Bupati Faida Tinjau Lokasi Jalan Ambrol, Warga Teriak ‘Wes Wayahe’

Bupati Faida dan Dandim Jember melakukan sidak pasca ambrolnya Jalan Sultan Agung

Jember (beritajatim.com) – Bupati Faida meninjau lokasi ambrolnya Jalan Raya Sultan Agung, Kabupaten Jember, Jawa Timur, Senin (2/3/2020). Akibat ambrolnya sebagian jalan di sisi selatan, ada tujuh rumah toko yang termasuk dalam Jompo Shopping Center yang roboh ke sungai yang melintasi bawah jalan.

Dalam kunjungan itu, Faida disambut teriakan warga sekitar. ‘Wes wayahe, Bu. Wes wayahe,” teriak beberapa warga. ‘Wes wayahe mbenahi Jember’ adalah slogan milik Hendy Siswanto, salah satu kandidat bupati Jember, dalam pemilihan kepala daerah tahun ini. Kebetulan lokasi ambrolnya jalan tersebut tepat di seberang toko pakaian Rien Collection milik Hendy.

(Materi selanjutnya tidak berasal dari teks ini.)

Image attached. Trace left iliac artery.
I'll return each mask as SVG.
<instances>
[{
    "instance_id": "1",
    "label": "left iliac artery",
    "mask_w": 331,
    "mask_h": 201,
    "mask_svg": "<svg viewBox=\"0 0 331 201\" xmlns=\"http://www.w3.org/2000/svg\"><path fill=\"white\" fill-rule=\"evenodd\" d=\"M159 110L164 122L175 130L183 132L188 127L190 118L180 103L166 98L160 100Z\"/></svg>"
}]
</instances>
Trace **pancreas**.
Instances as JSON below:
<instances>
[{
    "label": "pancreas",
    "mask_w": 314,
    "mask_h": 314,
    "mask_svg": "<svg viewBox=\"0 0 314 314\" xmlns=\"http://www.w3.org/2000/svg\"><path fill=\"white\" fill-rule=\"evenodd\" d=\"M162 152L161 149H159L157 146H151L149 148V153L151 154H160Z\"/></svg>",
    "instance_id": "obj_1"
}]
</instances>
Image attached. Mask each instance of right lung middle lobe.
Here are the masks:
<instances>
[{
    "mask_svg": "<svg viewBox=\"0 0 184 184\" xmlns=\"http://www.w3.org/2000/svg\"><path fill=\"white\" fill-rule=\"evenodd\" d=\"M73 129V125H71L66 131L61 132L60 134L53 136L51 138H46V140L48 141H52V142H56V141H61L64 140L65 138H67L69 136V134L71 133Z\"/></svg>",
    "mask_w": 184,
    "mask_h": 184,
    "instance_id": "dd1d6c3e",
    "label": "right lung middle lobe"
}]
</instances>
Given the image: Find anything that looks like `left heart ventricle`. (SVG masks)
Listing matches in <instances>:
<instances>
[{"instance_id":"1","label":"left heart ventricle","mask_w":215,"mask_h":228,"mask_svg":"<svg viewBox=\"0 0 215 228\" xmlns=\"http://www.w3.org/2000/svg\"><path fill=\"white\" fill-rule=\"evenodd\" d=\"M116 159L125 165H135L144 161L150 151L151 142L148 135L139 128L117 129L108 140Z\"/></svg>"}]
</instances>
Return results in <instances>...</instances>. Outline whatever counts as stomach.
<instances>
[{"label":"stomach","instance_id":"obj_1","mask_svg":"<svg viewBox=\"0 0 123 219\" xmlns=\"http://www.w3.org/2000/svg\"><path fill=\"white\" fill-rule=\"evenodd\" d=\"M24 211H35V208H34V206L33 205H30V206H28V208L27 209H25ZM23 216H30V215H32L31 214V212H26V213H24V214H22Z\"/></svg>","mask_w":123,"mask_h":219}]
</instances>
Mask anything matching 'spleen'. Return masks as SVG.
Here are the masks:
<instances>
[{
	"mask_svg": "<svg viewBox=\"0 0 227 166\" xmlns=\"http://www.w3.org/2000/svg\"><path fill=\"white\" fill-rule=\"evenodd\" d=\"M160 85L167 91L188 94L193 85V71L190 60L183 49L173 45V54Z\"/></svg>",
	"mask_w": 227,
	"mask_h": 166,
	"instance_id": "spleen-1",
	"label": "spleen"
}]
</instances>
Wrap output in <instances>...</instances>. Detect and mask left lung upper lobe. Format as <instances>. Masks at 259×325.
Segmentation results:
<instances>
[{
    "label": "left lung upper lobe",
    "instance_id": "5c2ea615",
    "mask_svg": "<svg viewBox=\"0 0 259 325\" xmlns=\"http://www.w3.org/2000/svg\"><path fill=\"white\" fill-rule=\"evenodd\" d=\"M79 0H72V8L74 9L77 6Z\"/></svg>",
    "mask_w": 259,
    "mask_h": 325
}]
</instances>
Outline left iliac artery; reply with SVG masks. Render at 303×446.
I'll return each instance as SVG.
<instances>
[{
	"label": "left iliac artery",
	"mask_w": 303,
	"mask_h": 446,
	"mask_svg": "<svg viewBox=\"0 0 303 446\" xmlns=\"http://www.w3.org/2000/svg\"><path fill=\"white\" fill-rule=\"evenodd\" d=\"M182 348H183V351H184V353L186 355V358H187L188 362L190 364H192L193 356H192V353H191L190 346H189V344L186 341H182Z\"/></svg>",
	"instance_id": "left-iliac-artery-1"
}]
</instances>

Faida mengatakan, sudah melakukan rapat bersama Forum Komunikasi Pimpinan Daerah sebelum meninjau lokasi. “Karena memang dari kemarin sudah kami agendakan rapat tersebut, tapi tadi pagi roboh. Jadi kami ambil jalur bukan langkah standar, tapi langkah kebencanaan,” katanya kepada wartawan.

“Dengan status bencana, tidak ada lagi yang perlu dipermasalahkan ini kewenangan mana, karena memang bangunan (yang ambruk) milik Pemkab Jember yang dibangun tahun 1976. Sungainya kewenangan Pemerintah Provinsi. Jalannya kewenangan pemerintah pusat,” kata Faida.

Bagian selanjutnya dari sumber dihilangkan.